(Excerpts from a dataset)
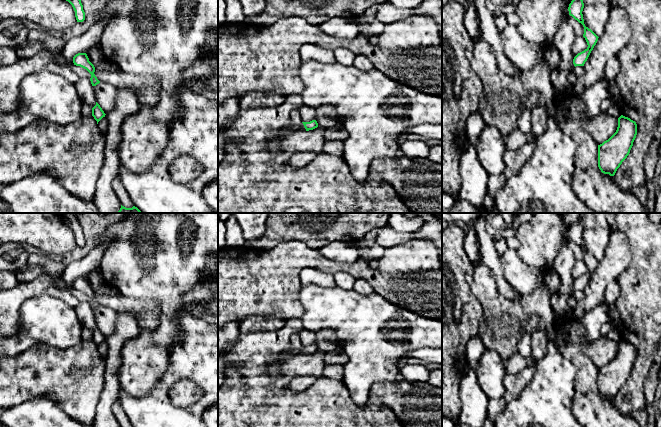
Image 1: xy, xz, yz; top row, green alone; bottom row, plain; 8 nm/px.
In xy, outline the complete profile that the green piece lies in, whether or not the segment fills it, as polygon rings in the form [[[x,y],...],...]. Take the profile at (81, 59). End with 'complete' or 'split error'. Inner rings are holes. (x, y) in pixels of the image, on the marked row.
[[[78,53],[73,57],[73,63],[76,66],[80,66],[84,69],[86,69],[91,74],[91,84],[92,86],[96,86],[100,83],[100,81],[95,76],[95,67],[94,65],[89,61],[89,58],[86,53]]]; complete

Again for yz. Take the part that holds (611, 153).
[[[628,117],[618,118],[616,132],[598,145],[598,167],[604,174],[614,176],[627,158],[637,135],[637,124]]]; complete

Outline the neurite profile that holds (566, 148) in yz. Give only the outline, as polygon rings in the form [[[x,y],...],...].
[[[547,118],[546,131],[536,141],[532,156],[519,172],[510,177],[494,198],[498,213],[597,213],[581,201],[573,191],[576,144],[565,135],[555,118]]]

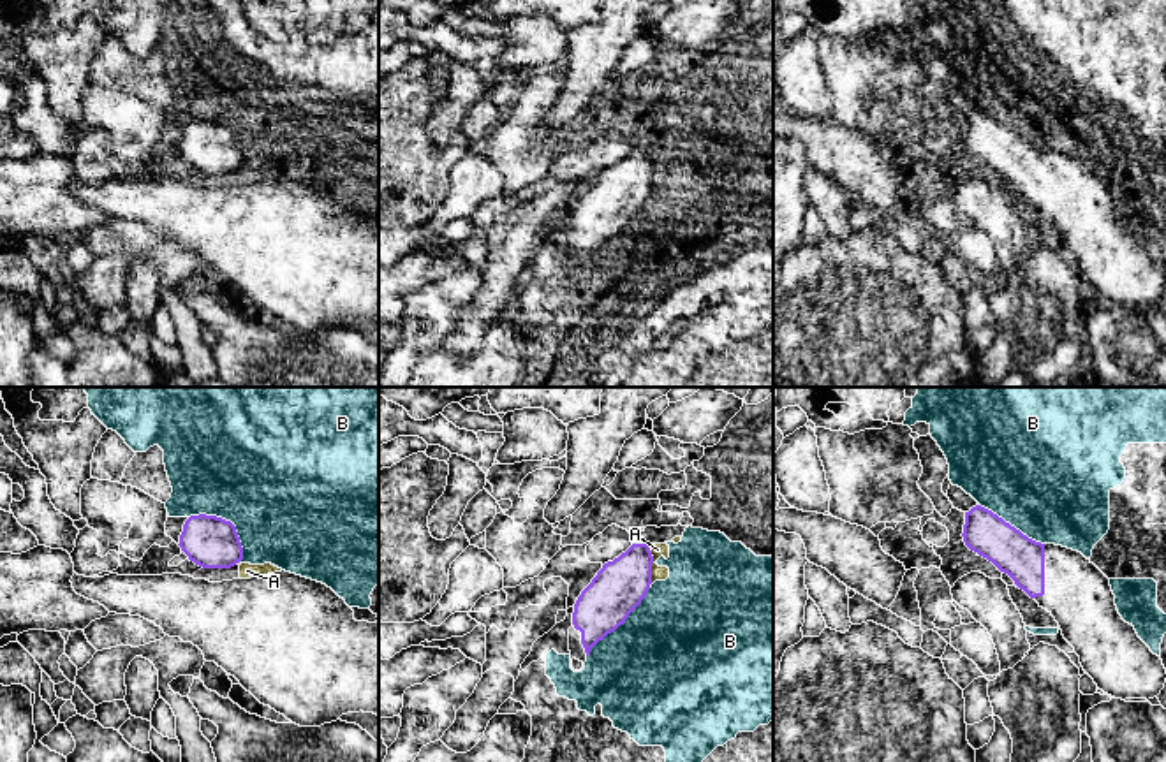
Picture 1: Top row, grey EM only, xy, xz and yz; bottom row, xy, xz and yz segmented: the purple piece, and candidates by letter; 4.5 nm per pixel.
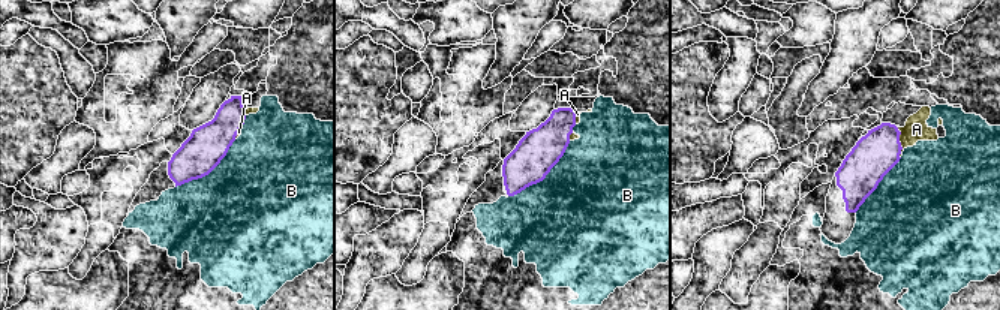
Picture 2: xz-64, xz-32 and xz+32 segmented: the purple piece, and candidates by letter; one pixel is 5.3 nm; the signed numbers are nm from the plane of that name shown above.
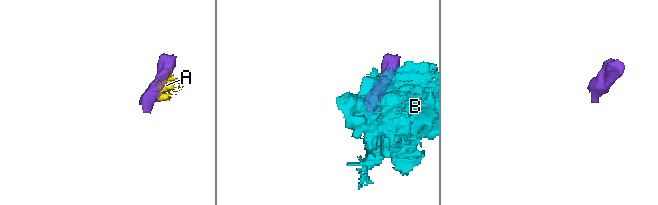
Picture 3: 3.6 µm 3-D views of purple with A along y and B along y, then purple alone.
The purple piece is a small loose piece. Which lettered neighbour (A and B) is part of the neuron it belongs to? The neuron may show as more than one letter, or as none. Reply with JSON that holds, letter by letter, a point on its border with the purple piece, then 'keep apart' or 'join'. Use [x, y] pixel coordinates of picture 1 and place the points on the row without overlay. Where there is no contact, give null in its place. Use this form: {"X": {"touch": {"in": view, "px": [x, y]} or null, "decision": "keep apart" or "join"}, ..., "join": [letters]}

## THE TASK:
Your copy should hold each line above exactly and no pictures at all.

## SOLUTION BELOW:
Image 1: xy, xz, yz; top row, green alone; bottom row, plain; 8 nm/px.
In xy, outline the complete profile that the green piece lies in, whether or not the segment fills it, as polygon rings in the form [[[x,y],...],...]. Take the profile at (81, 59). End with 'complete' or 'split error'. Inner rings are holes. (x, y) in pixels of the image, on the marked row.
[[[78,53],[73,57],[73,63],[76,66],[80,66],[84,69],[86,69],[91,74],[91,84],[92,86],[96,86],[100,83],[100,81],[95,76],[95,67],[94,65],[89,61],[89,58],[86,53]]]; complete

Again for yz. Take the part that holds (611, 153).
[[[628,117],[618,118],[616,132],[598,145],[598,167],[604,174],[614,176],[627,158],[637,135],[637,124]]]; complete

Outline the neurite profile that holds (566, 148) in yz. Give only the outline, as polygon rings in the form [[[x,y],...],...].
[[[547,118],[546,131],[536,141],[532,156],[519,172],[510,177],[494,198],[498,213],[597,213],[581,201],[573,191],[576,144],[565,135],[555,118]]]

Picture 1: Top row, grey EM only, xy, xz and yz; bottom row, xy, xz and yz segmented: the purple piece, and candidates by letter; 4.5 nm per pixel.
Picture 2: xz-64, xz-32 and xz+32 segmented: the purple piece, and candidates by letter; one pixel is 5.3 nm; the signed numbers are nm from the plane of that name shown above.
Picture 3: 3.6 µm 3-D views of purple with A along y and B along y, then purple alone.
The purple piece is a small loose piece. Which lettered neighbour (A and B) is part of the neuron it belongs to? The neuron may show as more than one letter, or as none. Reply with JSON that holds, letter by letter, a point on its border with the purple piece, then 'keep apart' or 'join'. Use [x, y] pixel coordinates of picture 1 and place the points on the row without overlay. Where there is no contact, give null in its place. Use this form: {"X": {"touch": {"in": view, "px": [x, y]} or null, "decision": "keep apart" or "join"}, ..., "join": [letters]}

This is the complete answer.